Tuesday, March 27, 2012

Wuthering Heights by Emily Bronte


Rating: 3 & ½ Stars


Romance is dead. I don’t mean in real life; here it manages to be as robust as ever. It can be evidenced in the scampering of squirrels as they chase each other in a dizzying roundel of playful courtship, and little old octogenarians who still hold hands. As far as the literary genre goes however, it pretty much died out more than a hundred years ago. Nowadays when a Romance isn’t self-consciously and verbosely ‘literate’, it’s running the gamut from forgettable to abysmal. It has diversified to accommodate the different tastes of an overwhelmingly female audience, and one might infer that readers’ preferences range from barons and buccaneers to firemen and Amish farmers. Of late, the list has come to include vampires, werewolves, and whatnot, to cater to those whose fond notion of eternal love is to snuggle with the undead. Even the classics have not been spared a revisionist take in this regard. Hence, we have ‘Pride and Prejudice and Zombies’ and ‘Wuthering Bites’.


‘Pride and Prejudice’ at least can be safely absolved of the current obsession for books featuring the heart-aches of pasty-faced ghouls. Let’s lay the blame for that where it belongs – ‘Wuthering Heights’ with its tempestuous wild-child heroine, Catherine Earnshaw, a woman who must have her cake and eat it too. Catherine’s soul-mate is Heathcliff, the original bad boy of romance fiction. The unholy pair wreaks havoc in each other’s lives and the lives of all around them in their demented pursuit of a love that will know no satisfaction. That is Emily Bronte’s great contribution to Literature – the demon-lover, the woman who haunts him relentlessly, and a relationship that scorns every social convention.


Do I sense anyone rolling their eyes? If you’ve read the book and either merely raised your eyebrows, or even succumbed to rapturous sighs, then the credit goes to Bronte, who pulls off a nifty feat in making an improbable relationship seem plausible. Partly, it is in her characterization: we each love in accordance with our nature, and the author leaves us in no doubt that our protagonists are two very uncommon individuals. The psyches of the main characters and the others are left open to interpretation, with the author sprinkling subtle hints to guide our inference. This, along with Bronte's canny use of Gothic elements, and the wild moors of 18th. Century Yorkshire as the background impart a weirdly compelling quality to the narrative -

"I perceive that people in these regions...live more in earnest, more in themselves and less in surface change, and frivolous external things. I could fancy a love for life here almost possible; and I was a fixed unbeliever in any love of a year's standing..."

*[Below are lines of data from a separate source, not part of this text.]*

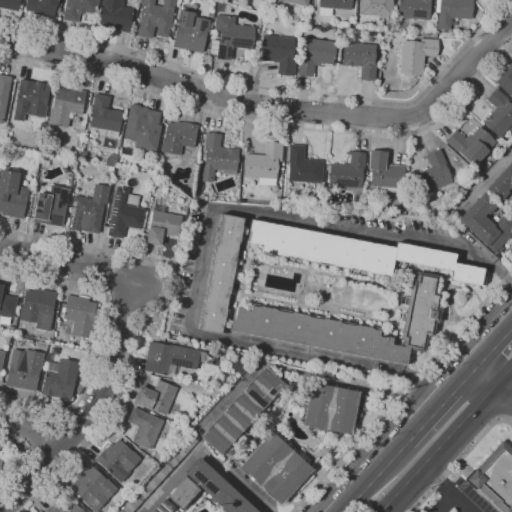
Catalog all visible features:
building: (298, 2)
building: (9, 4)
building: (332, 6)
building: (41, 7)
building: (376, 7)
building: (78, 8)
building: (413, 9)
building: (57, 10)
building: (451, 11)
building: (451, 12)
building: (116, 14)
building: (114, 15)
building: (154, 18)
building: (155, 18)
building: (210, 25)
building: (172, 28)
building: (189, 31)
building: (190, 32)
building: (209, 32)
building: (231, 35)
building: (230, 37)
building: (278, 52)
building: (280, 53)
building: (315, 54)
building: (415, 54)
building: (314, 55)
building: (416, 55)
building: (359, 58)
building: (360, 58)
road: (466, 66)
building: (506, 81)
building: (506, 81)
road: (268, 89)
building: (4, 93)
building: (3, 94)
road: (207, 96)
building: (30, 99)
building: (30, 99)
building: (65, 104)
building: (65, 105)
building: (498, 113)
building: (498, 114)
building: (104, 116)
building: (104, 117)
building: (142, 127)
building: (143, 127)
building: (176, 136)
building: (178, 137)
building: (471, 144)
building: (471, 145)
building: (216, 157)
building: (217, 158)
building: (263, 164)
building: (263, 164)
building: (302, 166)
building: (303, 166)
building: (111, 169)
building: (347, 171)
building: (347, 171)
building: (384, 171)
building: (198, 173)
building: (384, 173)
building: (433, 173)
building: (433, 174)
road: (486, 178)
building: (72, 181)
building: (501, 183)
building: (501, 183)
building: (199, 187)
building: (11, 194)
building: (11, 194)
building: (242, 201)
building: (50, 206)
building: (51, 206)
building: (87, 210)
building: (88, 210)
building: (123, 212)
building: (123, 212)
building: (485, 222)
building: (487, 223)
building: (162, 225)
building: (161, 226)
road: (209, 230)
building: (353, 251)
building: (352, 252)
road: (70, 258)
road: (158, 262)
building: (220, 273)
building: (220, 273)
road: (509, 277)
building: (6, 304)
building: (6, 307)
building: (37, 307)
building: (38, 308)
building: (78, 315)
building: (79, 315)
building: (348, 326)
building: (350, 326)
building: (10, 329)
road: (99, 335)
road: (494, 349)
building: (1, 357)
building: (169, 357)
building: (1, 358)
building: (168, 358)
building: (238, 365)
building: (23, 369)
building: (24, 369)
building: (84, 369)
building: (59, 378)
building: (59, 378)
road: (417, 383)
road: (494, 384)
building: (79, 388)
building: (155, 397)
building: (155, 397)
road: (411, 402)
building: (330, 408)
building: (332, 408)
road: (88, 409)
building: (242, 410)
building: (242, 411)
road: (510, 417)
road: (31, 425)
building: (143, 427)
building: (144, 427)
road: (410, 439)
road: (446, 440)
road: (201, 451)
building: (0, 455)
building: (1, 457)
road: (25, 458)
building: (117, 459)
building: (118, 460)
road: (458, 460)
building: (275, 467)
building: (275, 468)
building: (159, 474)
building: (495, 477)
building: (495, 477)
building: (91, 487)
building: (92, 488)
building: (207, 489)
road: (448, 489)
building: (203, 490)
parking lot: (453, 500)
road: (445, 503)
building: (65, 508)
building: (66, 508)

Perhaps the time has passed for Romance in Literature, and it has simply gone the way of the Epistolary or Picaresque novel, no longer relevant or viable in the twenty-first century. The common factor for all the great Romance novels of the past were one or more of the following – nobility, restraint, or, anguish at an irreplaceable loss. But the times, they’re a-changin’. Our age of instant gratification, disposable relationships, expedited divorce and laissez-faire values seduces us with the idea that there are plenty of other fish in the sea.


Romance, on the other hand, is based on the ideal that we have one fragile chance at happiness. Like Cathy and Heathcliff find out too late, if we let that slip through our fingers, we live but a shadow of the life that we could have had. Those of us who have a distaste for hyperbole, or wildly irrational exhibitions of passion, or behavior that defies common sense should probably steer clear of this book. Those of us who believe that love is truly a magnificent obsession will find it an irresistible treat.